Paul’s letter to the Romans, that I chose as the New Testament lesson for today has some interesting ideas about where hope comes from He writes:

And not only that, but we also boast in our sufferings, knowing that suffering produces endurance, and endurance produces character, and character produces hope, and hope does not disappoint us, because God’s love has been poured into our hearts through the Holy Spirit that has been given to us.



Look at that chain of events, suffering produces endurance, endurance produces character, and character produces hope. . . that’s it, that is what I want to give my daughter. . . hope that is born in the real of life. . . from character, from endurance, and if suffering is what it costs, God give me  the strength to not rescue her from it, giving her that false temporary Pandora hope, but to suffer it with her, right alongside, to have that endurance. . . you see that endurance is born of faith and love. . . and the byproduct is then hope. Is our society hopeless because we don’t have faith, and are too self centered to really love, giving ourselves freely for another . . and so flee from suffering as much as possible because we don’t like it, and don’t see any value in it anyways? And so focus on the unsolvable huge problems. . . and take care of ourselves for today. This is where we as a church must run counter cultural. . . not in the political slippery slopes that take center stage. . . like bathrooms, and coffee cups. . . and even wedding cakes. . . there frankly is no hope in those battles. . . those wars are lost because they are the wrong wars. We have to challenge culture by embracing struggle, the fight, not the outcome (for that is in God’s hands), the outcome is on the other side of the endured struggle that has to shape our character. . . no we must embrace the struggle and every time we do so, we must know we are planting the seeds of hope. This is the basis of the oath we took today for Clara, to teach her about faith, hope, and love. . . and how they are all tied together with suffering, endurance, and character. . . in a unique mix that God made and called good. We believe it is.

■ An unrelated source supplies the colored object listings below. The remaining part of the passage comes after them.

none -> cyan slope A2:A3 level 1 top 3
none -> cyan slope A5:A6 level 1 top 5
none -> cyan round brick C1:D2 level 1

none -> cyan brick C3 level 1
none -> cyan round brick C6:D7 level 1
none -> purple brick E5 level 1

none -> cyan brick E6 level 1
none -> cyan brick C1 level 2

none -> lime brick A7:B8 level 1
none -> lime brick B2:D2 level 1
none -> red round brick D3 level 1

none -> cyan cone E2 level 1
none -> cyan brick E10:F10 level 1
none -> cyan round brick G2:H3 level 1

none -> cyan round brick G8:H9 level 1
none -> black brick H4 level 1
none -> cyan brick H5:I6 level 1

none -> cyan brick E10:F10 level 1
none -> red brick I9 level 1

I wrote a poem for the graduating seniors at Blue Ridge a few years ago called “Four Songs before You Go” giving three poems of bad advice, the advice of fear and the world, and then finally the advice of reality as I believe it is. The closing line is my favorite, it says. . .

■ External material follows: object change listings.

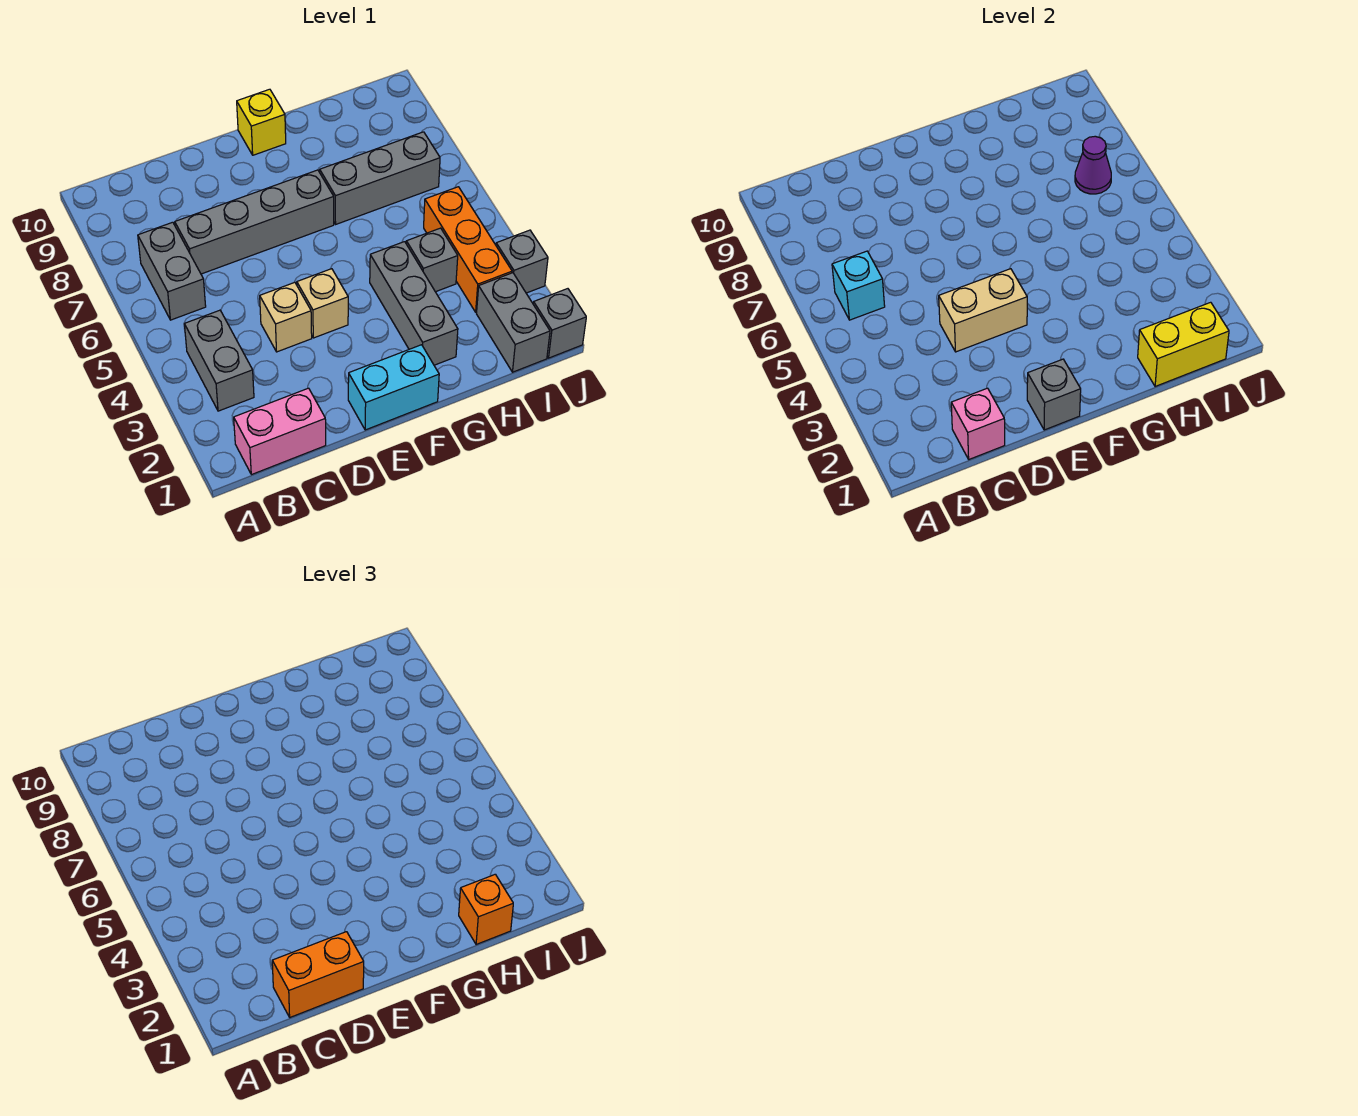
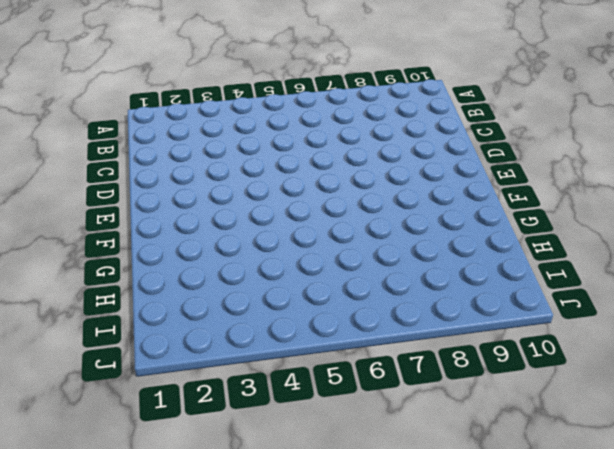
none -> pink brick B1:C1 level 1
none -> grey brick B3:B4 level 1
none -> grey brick B6:B7 level 1

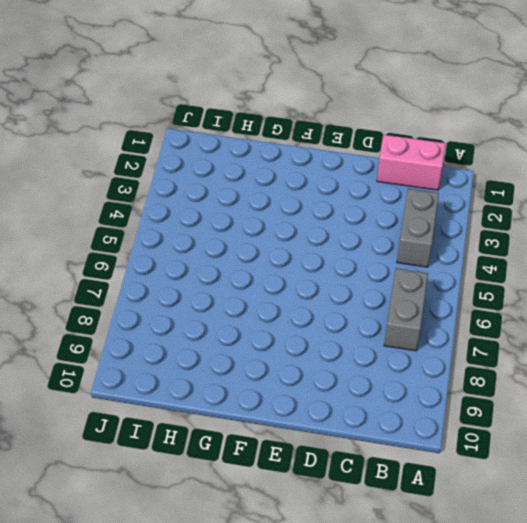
none -> grey brick C7:F7 level 1
none -> tan brick D4 level 1
none -> cyan brick E1:F1 level 1

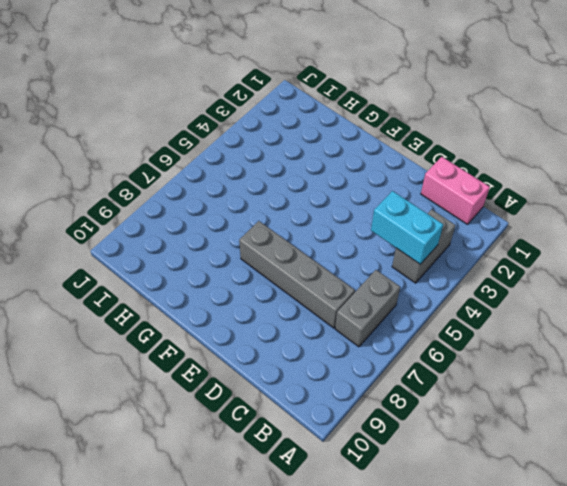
cyan brick B4:C4 level 2 -> cyan brick E1:F1 level 1
none -> tan brick D4 level 1
none -> tan brick E4 level 1
none -> yellow brick F10 level 1

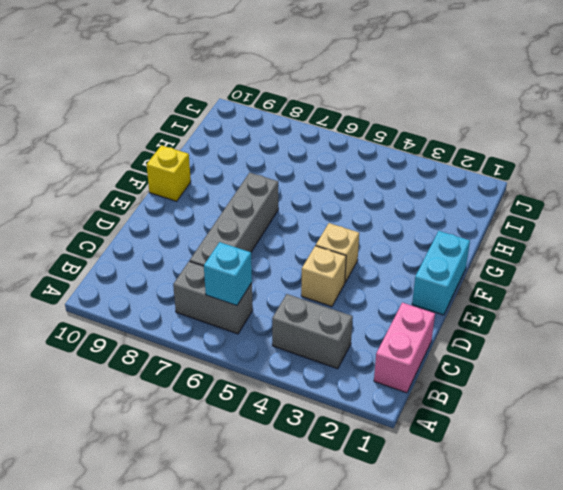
none -> grey brick G2:G4 level 1
none -> grey brick G7:I7 level 1
none -> grey brick H4 level 1

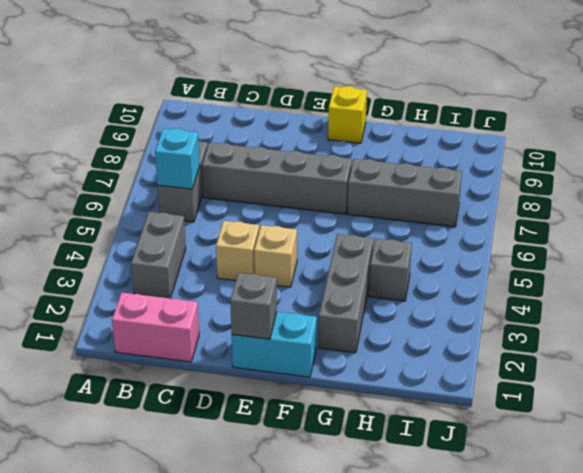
none -> grey brick I1:I2 level 1
none -> orange brick I3:I5 level 1
none -> grey brick J1 level 1

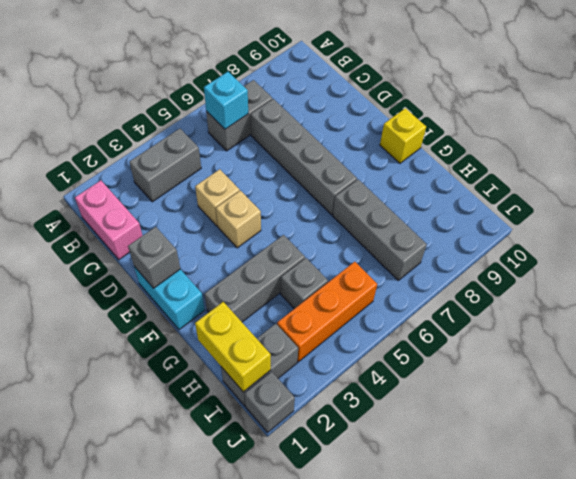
none -> grey brick J3 level 1
none -> pink brick C1 level 2
none -> tan brick D4:E4 level 2

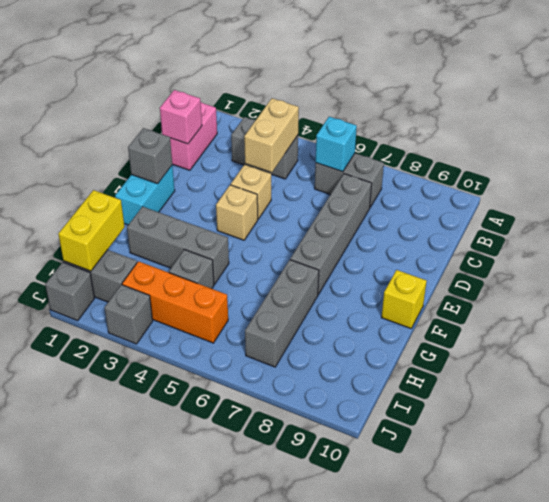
tan brick B4:C4 level 2 -> tan brick D4:E4 level 2
none -> purple cone I7 level 2
none -> orange brick C1:D1 level 3
none -> orange brick H1 level 3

And on that day in the future, we
Will be beyond these fears, you see,
For each step we take, we take in doubt,
Until after it has all worked out."



Each step really isn’t taken in doubt, it is taken in faith, which includes a little doubt. .. . if it were all doubt no step would ever be taken. Paul seems to suggest that such steps are the foundations for hope because they are the stuff of endurance and character.   . . We took a step today, and steps such as these make it easier for us to see the windows in the sky, that we so desperately need.

How can I show to you all of that real,

And still instill in you the real I still feel?

That through the fight, we are always growing,

Despite what we see, and what today is showing.

Yesterday, we thought the world might just end,

And tomorrow’s sun would never rise again,

So despite what we see in the world today,

That there simply is one, leads me now to say,

"I can’t lie and protect you, no, with real you must cope,

All I can give for your armor in life is hope."